# Destin Report



## Head Kned (Mar 21, 2011)

*Destin Report (Pics Added)*

Our original plan was to do an Overnighter and fish a REALLY GOOD Blue water push that Roffs showed. Well we had to change plans this morning when we saw the weather coming in tonight. So we changed plans to fish from the Nipple South and see what we could make happen and come in this evening.

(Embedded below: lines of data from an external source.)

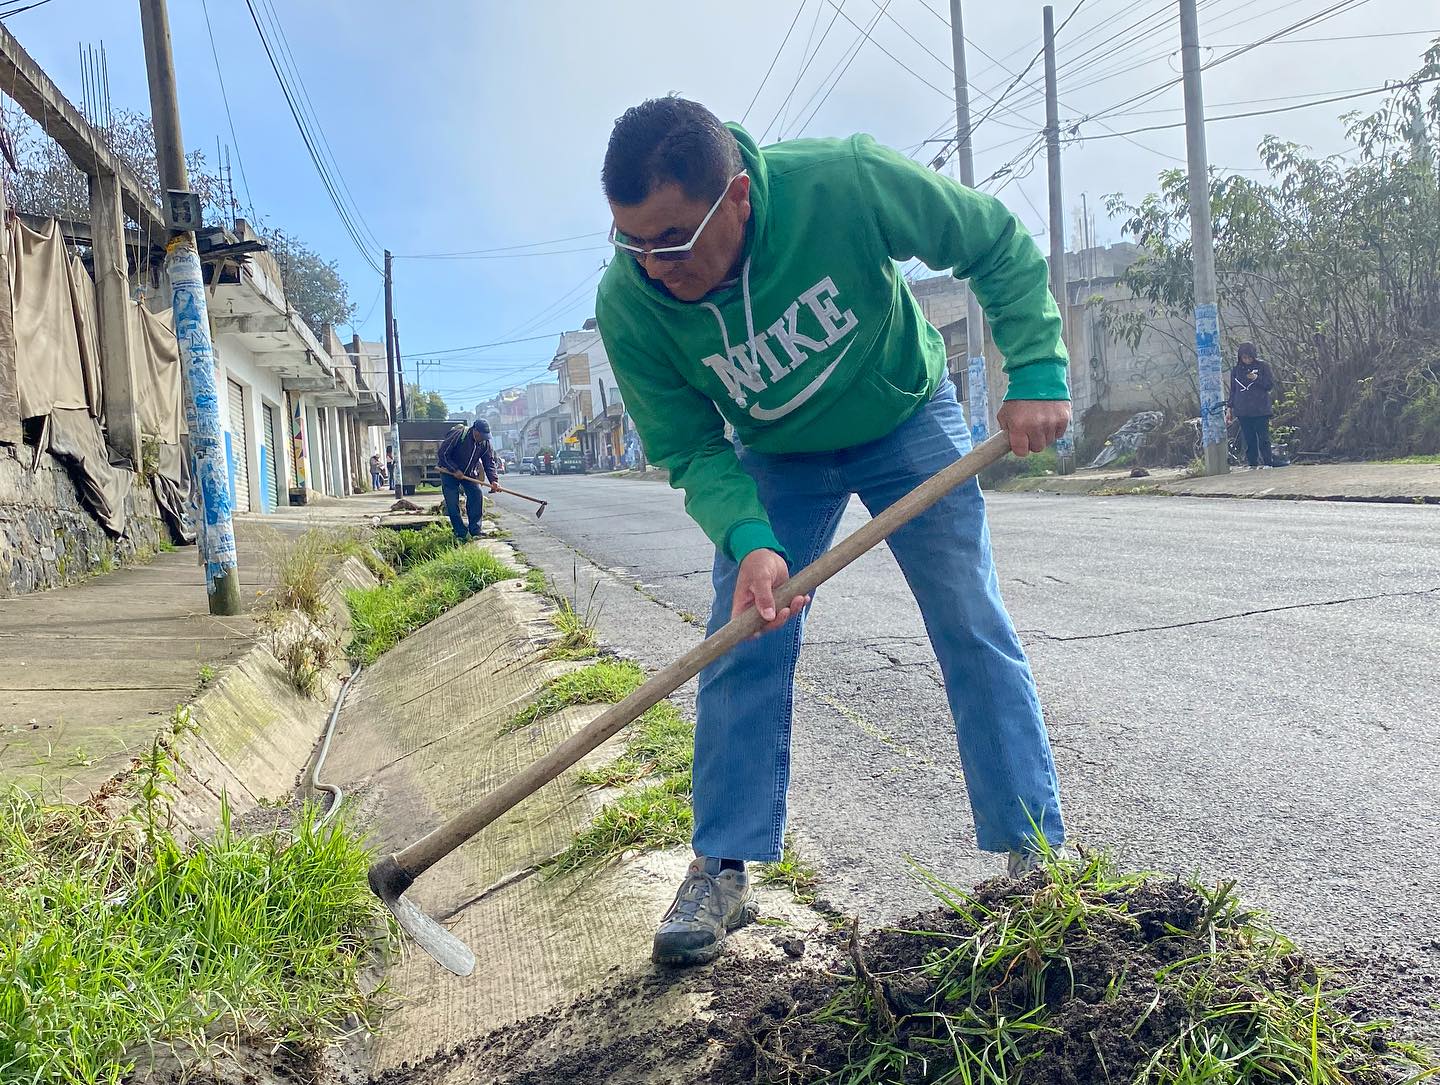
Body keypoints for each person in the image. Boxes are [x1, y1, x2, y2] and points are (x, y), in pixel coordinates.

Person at [595, 97, 1069, 967]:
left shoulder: (842, 182)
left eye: (669, 240)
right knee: (744, 634)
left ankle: (1033, 853)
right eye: (632, 241)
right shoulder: (630, 301)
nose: (653, 267)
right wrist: (750, 537)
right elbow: (689, 446)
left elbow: (992, 238)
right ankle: (723, 868)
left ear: (736, 195)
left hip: (905, 413)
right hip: (776, 453)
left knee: (969, 617)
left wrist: (1035, 367)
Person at [436, 419, 500, 541]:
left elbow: (489, 462)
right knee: (452, 503)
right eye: (482, 435)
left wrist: (493, 480)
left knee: (477, 494)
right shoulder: (459, 435)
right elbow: (442, 454)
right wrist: (454, 469)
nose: (483, 439)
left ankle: (475, 530)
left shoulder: (485, 443)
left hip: (469, 473)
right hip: (449, 472)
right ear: (475, 431)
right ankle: (460, 533)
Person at [1226, 343, 1276, 469]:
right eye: (1244, 358)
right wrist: (1229, 408)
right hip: (1243, 410)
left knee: (1263, 437)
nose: (1247, 360)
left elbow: (1269, 385)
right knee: (1249, 438)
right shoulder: (1236, 371)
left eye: (1249, 357)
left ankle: (1267, 462)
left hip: (1261, 409)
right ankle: (1252, 463)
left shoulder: (1263, 366)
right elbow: (1233, 391)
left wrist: (1256, 378)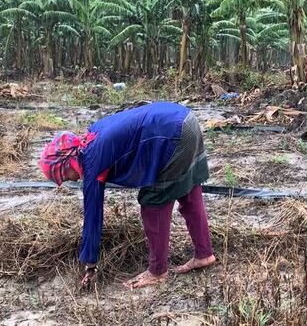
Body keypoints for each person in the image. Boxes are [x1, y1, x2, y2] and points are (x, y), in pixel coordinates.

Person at [38, 102, 216, 289]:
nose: (67, 180)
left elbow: (93, 217)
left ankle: (157, 271)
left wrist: (90, 264)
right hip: (186, 119)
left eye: (63, 176)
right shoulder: (92, 136)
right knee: (188, 190)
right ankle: (204, 254)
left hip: (171, 133)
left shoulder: (91, 163)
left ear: (68, 163)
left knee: (152, 201)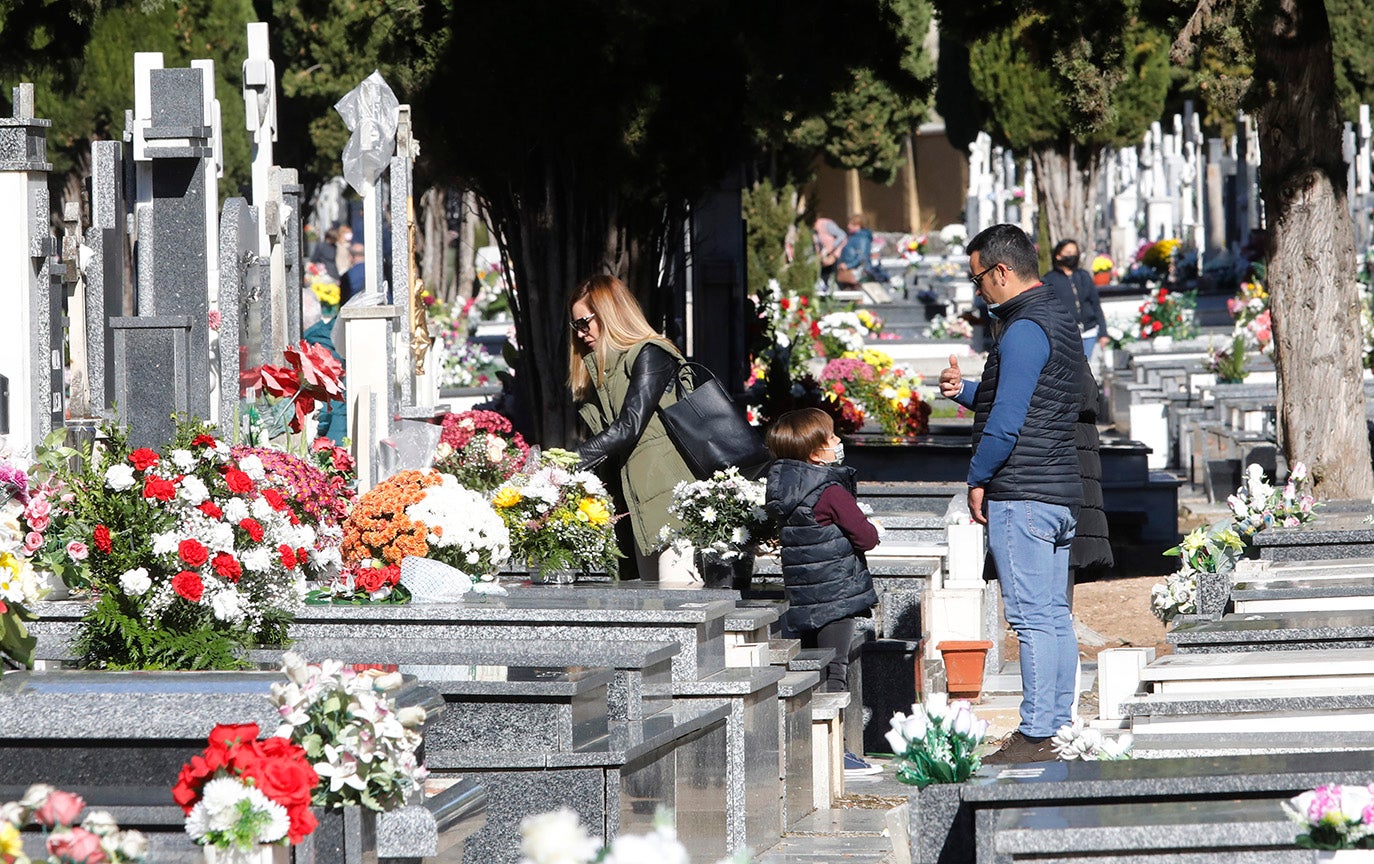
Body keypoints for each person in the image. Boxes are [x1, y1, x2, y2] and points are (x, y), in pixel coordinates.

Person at [938, 224, 1084, 764]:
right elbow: (1036, 398)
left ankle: (1039, 732)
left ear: (1001, 271)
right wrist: (965, 394)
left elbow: (1007, 423)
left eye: (978, 280)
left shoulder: (1022, 329)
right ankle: (1060, 726)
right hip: (1057, 490)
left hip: (1023, 492)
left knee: (1030, 618)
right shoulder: (1056, 319)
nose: (979, 291)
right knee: (1051, 615)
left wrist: (977, 478)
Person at [763, 407, 881, 778]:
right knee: (834, 670)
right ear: (816, 452)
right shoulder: (828, 489)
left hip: (804, 593)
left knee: (811, 667)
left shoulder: (784, 486)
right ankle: (833, 753)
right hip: (836, 592)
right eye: (831, 438)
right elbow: (867, 537)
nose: (838, 442)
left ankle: (808, 749)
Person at [570, 274, 697, 582]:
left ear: (609, 313)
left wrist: (568, 463)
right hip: (638, 501)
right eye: (575, 326)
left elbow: (629, 425)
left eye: (585, 322)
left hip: (670, 495)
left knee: (679, 607)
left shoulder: (651, 353)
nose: (580, 333)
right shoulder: (604, 371)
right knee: (653, 609)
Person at [1041, 239, 1109, 359]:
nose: (1072, 256)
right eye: (1068, 252)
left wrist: (1103, 332)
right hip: (1064, 334)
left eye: (1074, 252)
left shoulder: (1084, 276)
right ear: (1058, 256)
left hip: (1089, 331)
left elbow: (1096, 305)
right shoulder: (1049, 279)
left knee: (1087, 367)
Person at [813, 215, 848, 289]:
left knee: (835, 278)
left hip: (835, 255)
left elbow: (842, 235)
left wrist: (832, 248)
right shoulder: (812, 229)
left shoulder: (826, 224)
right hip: (824, 256)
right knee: (824, 278)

So after a rough ride out it calmed about 20 miles off. We started 10 miles South of the Nipple in really pretty water. Found some birds working some tuna, trolled through them, hooked up on what we thought was a nice fish, spit it though. So we messed around with these tuna and kept getting spit on topwater. As we were doing this we found the Rip Roffs was showing. It was good blue up against green water with a nice rip going for miles. 

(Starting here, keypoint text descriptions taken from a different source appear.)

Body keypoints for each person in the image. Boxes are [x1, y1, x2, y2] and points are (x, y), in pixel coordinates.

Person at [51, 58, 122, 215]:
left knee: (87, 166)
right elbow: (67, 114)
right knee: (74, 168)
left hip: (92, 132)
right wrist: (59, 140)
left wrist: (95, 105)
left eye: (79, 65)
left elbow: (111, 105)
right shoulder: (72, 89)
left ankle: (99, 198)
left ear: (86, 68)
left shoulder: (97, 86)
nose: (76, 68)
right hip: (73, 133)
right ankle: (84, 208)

Picked up a nice Mahi then a big bull. Got a nice wahoo then got another that went 60#, I will post pics once I get them off my phone. Then doubled up on wahoo and then got a big cow Mahi. A nice bag of fish for a day trip.


----------



## Chris V (Oct 18, 2007)

Sounds like a great trip. Thanks for sharing


----------



## kmo (Aug 23, 2010)

Sounds like your plan B worked out well. We're haulin' down to Ft Morgan tomorrow. Guess you won't be able share your insights of water down by horn mtn or further west. Love them wahoo. Great eatin' fish.


----------



## Head Kned (Mar 21, 2011)

kmo said:


> Sounds like your plan B worked out well. We're haulin' down to Ft Morgan tomorrow. Guess you won't be able share your insights of water down by horn mtn or further west. Love them wahoo. Great eatin' fish.

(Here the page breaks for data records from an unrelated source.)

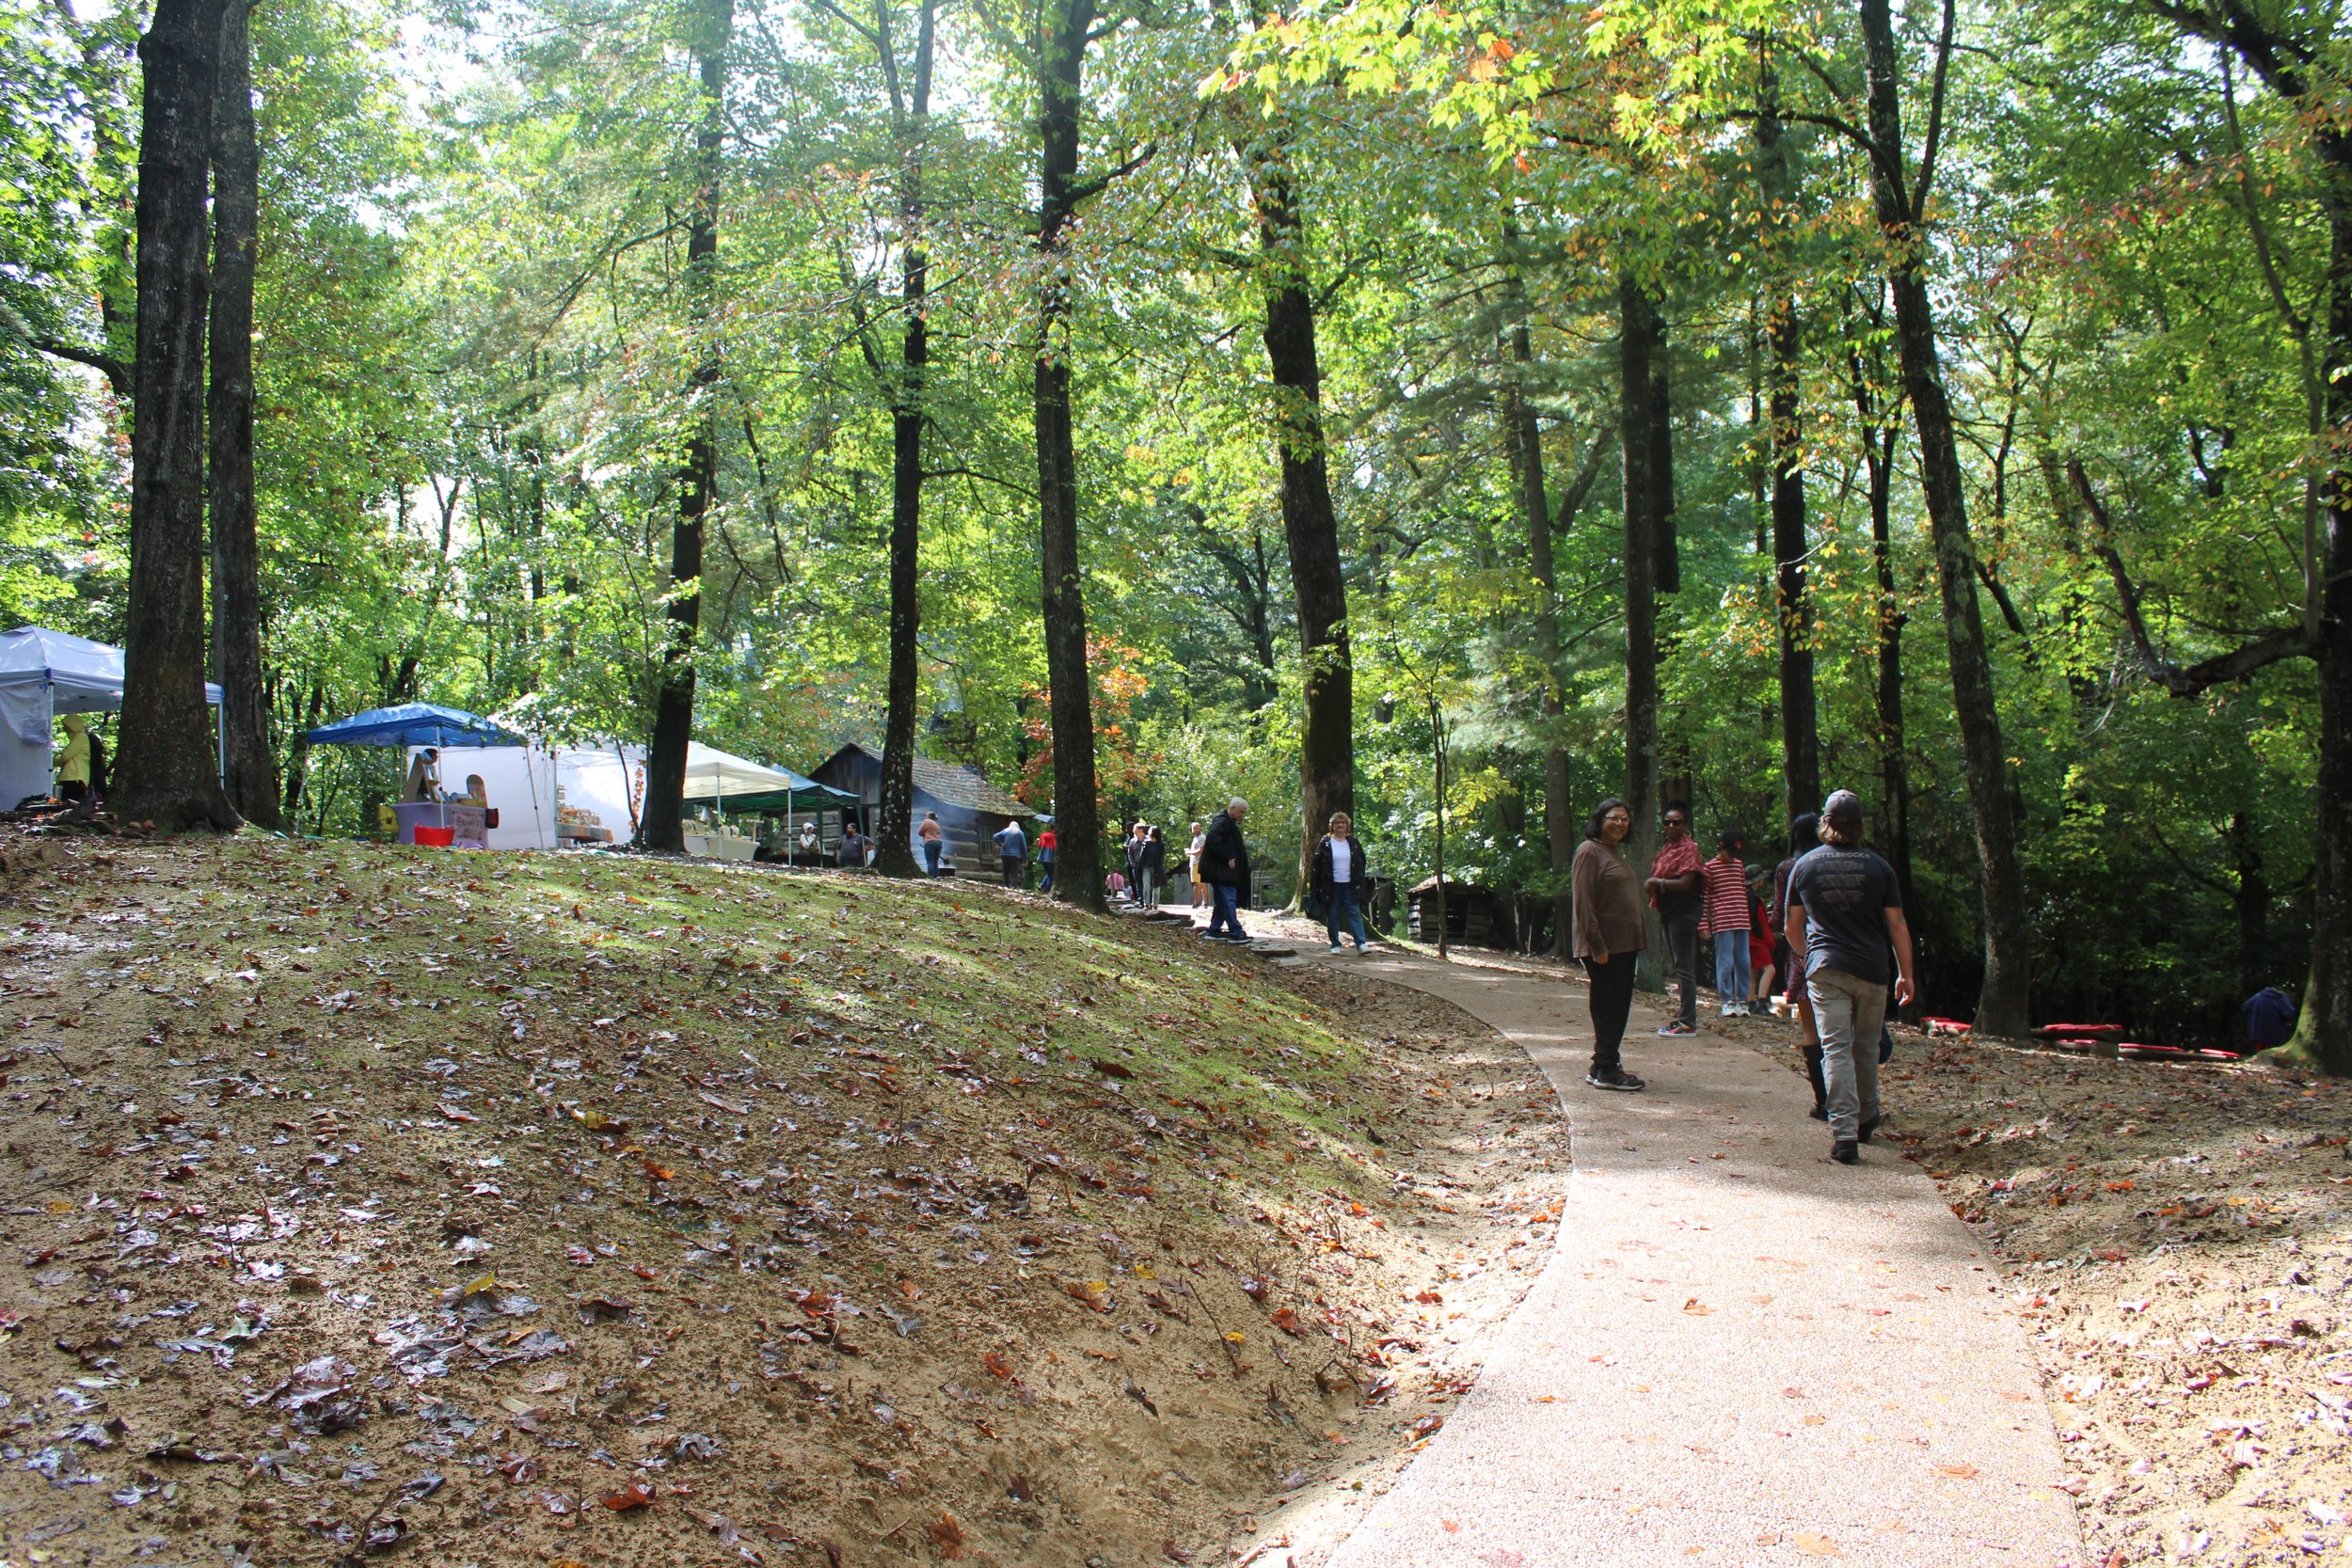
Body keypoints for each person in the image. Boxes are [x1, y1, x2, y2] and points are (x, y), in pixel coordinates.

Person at [1785, 790, 1916, 1164]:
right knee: (1866, 1047)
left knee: (1835, 1049)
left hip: (1826, 968)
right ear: (1860, 825)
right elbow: (1897, 923)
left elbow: (1792, 926)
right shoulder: (1879, 867)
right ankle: (1864, 1119)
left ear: (1825, 822)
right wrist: (1906, 974)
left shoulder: (1805, 866)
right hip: (1872, 969)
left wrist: (1808, 955)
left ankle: (1844, 1135)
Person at [1572, 798, 1647, 1092]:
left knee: (1617, 1005)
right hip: (1605, 948)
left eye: (1625, 819)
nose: (1619, 823)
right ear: (1600, 820)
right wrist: (1597, 945)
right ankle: (1606, 1068)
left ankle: (1602, 1064)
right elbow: (1583, 901)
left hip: (1624, 945)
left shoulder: (1613, 853)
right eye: (1613, 817)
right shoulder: (1589, 851)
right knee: (1609, 1006)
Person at [1776, 812, 1827, 1117]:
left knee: (1811, 1031)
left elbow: (1782, 915)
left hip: (1802, 952)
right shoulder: (1829, 862)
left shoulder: (1788, 868)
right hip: (1835, 949)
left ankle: (1823, 1102)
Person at [1645, 801, 1703, 1036]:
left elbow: (1685, 883)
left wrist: (1655, 883)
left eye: (1676, 822)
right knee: (1681, 966)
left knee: (1684, 966)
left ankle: (1688, 1021)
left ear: (1685, 824)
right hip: (1670, 911)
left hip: (1684, 910)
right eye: (1666, 822)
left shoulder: (1689, 848)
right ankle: (1684, 1017)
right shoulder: (1668, 848)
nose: (1670, 826)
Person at [1699, 830, 1753, 1018]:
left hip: (1742, 920)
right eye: (1730, 852)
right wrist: (1704, 923)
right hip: (1723, 920)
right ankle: (1726, 1001)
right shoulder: (1710, 868)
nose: (1732, 857)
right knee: (1726, 962)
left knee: (1744, 962)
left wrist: (1747, 916)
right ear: (1721, 846)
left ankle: (1741, 1001)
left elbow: (1742, 891)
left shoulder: (1739, 865)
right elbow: (1705, 897)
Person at [1310, 811, 1374, 954]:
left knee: (1354, 913)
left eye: (1343, 823)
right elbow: (1317, 866)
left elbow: (1362, 861)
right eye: (1337, 823)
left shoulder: (1353, 843)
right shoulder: (1325, 843)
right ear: (1332, 826)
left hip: (1350, 885)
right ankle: (1335, 945)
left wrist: (1359, 880)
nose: (1340, 825)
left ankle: (1361, 944)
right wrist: (1314, 887)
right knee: (1333, 914)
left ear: (1347, 826)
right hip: (1331, 886)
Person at [1200, 798, 1251, 942]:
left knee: (1223, 901)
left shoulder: (1228, 822)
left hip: (1222, 871)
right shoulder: (1222, 821)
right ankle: (1235, 932)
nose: (1242, 815)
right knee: (1229, 899)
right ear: (1233, 808)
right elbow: (1212, 840)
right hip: (1220, 871)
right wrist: (1228, 857)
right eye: (1241, 811)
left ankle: (1213, 930)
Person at [1747, 883, 1778, 1009]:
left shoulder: (1749, 896)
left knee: (1752, 972)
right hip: (1756, 939)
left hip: (1751, 939)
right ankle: (1761, 1002)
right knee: (1770, 970)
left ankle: (1751, 1003)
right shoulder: (1751, 897)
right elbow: (1754, 919)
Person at [2244, 985, 2296, 1052]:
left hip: (2258, 1031)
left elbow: (2245, 1007)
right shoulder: (2280, 997)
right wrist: (2289, 1022)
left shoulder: (2258, 996)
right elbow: (2289, 1012)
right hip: (2275, 1031)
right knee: (2273, 1052)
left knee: (2260, 1052)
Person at [54, 714, 91, 802]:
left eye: (66, 726)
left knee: (69, 804)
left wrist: (54, 761)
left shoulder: (80, 737)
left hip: (73, 778)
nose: (64, 728)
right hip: (71, 778)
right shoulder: (77, 738)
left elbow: (66, 756)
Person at [1136, 825, 1166, 909]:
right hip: (1146, 867)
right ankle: (1147, 904)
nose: (1149, 833)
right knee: (1146, 885)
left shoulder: (1161, 845)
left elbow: (1161, 858)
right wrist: (1140, 867)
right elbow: (1142, 856)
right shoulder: (1146, 843)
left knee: (1156, 886)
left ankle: (1155, 904)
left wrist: (1158, 870)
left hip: (1157, 868)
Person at [993, 817, 1028, 887]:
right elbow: (1024, 847)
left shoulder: (1005, 830)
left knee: (1006, 871)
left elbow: (995, 836)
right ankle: (1013, 886)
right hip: (1015, 855)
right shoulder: (1020, 833)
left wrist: (1001, 844)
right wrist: (1025, 860)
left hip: (1005, 854)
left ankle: (1006, 886)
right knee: (1014, 872)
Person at [1187, 821, 1208, 908]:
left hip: (1198, 863)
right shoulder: (1196, 838)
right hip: (1196, 862)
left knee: (1196, 883)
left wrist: (1190, 852)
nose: (1195, 830)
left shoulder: (1201, 837)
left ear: (1200, 828)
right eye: (1193, 828)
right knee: (1202, 883)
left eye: (1196, 828)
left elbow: (1201, 851)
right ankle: (1205, 902)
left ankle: (1196, 903)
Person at [918, 811, 945, 877]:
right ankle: (936, 877)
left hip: (930, 843)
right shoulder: (937, 825)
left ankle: (930, 877)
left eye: (926, 816)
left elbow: (920, 832)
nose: (925, 817)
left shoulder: (926, 821)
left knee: (930, 862)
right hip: (939, 843)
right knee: (935, 862)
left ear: (929, 817)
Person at [1036, 822, 1057, 894]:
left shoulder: (1042, 835)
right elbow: (1055, 847)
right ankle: (1047, 890)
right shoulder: (1054, 837)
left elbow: (1039, 846)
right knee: (1051, 875)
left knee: (1049, 873)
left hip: (1042, 857)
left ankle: (1041, 885)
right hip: (1050, 858)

Keith, from looks of the weather it's going to be a slog going that far south. A lot of good fishing right now away from the rigs. If this push of blue sticks around that's where Id be even if it was flat out there and a breeze to the rigs.


----------



## kmo (Aug 23, 2010)

Yeah, I was looking at hilton's today and ther is a nice push of blue-ish water West of ram Powell and a bit north. So you're right, there are other productive places to aim for


----------



## TinManMike (Oct 26, 2008)

Head, Thanks for the report. We are shuffling back and forth from the rigs or a couple of day trips this weekend.


----------



## Head Kned (Mar 21, 2011)

kmo said:


> Yeah, I was looking at hilton's today and ther is a nice push of blue-ish water West of ram Powell and a bit north. So you're right, there are other productive places to aim for


Keith, I sent you a PM


----------



## MSViking (Oct 11, 2007)

Sounds like a good fall trip! Envious of you guys that are getting out!

Robert


----------



## Gamefish27 (Nov 13, 2009)

Head Kned can you believe we where the only boats on that rip. It had to be 30 miles long from where we picked it up and worked it north... We also pulled 3 nice wahoo and to Mahi...


----------



## sniperpeeps (Mar 5, 2011)

Awesome trip! Sounds like you will be eating good for quite some time!


----------



## 4wahoo850 (Jul 16, 2012)

Damn good trip. Im jelous. Wish I was fishing!!!


----------



## fishsticker (Jan 11, 2009)

Sounds like a great rip with lots of fish. Waiting on some good pics of those nice fish.


----------



## Head Kned (Mar 21, 2011)

Pics added


----------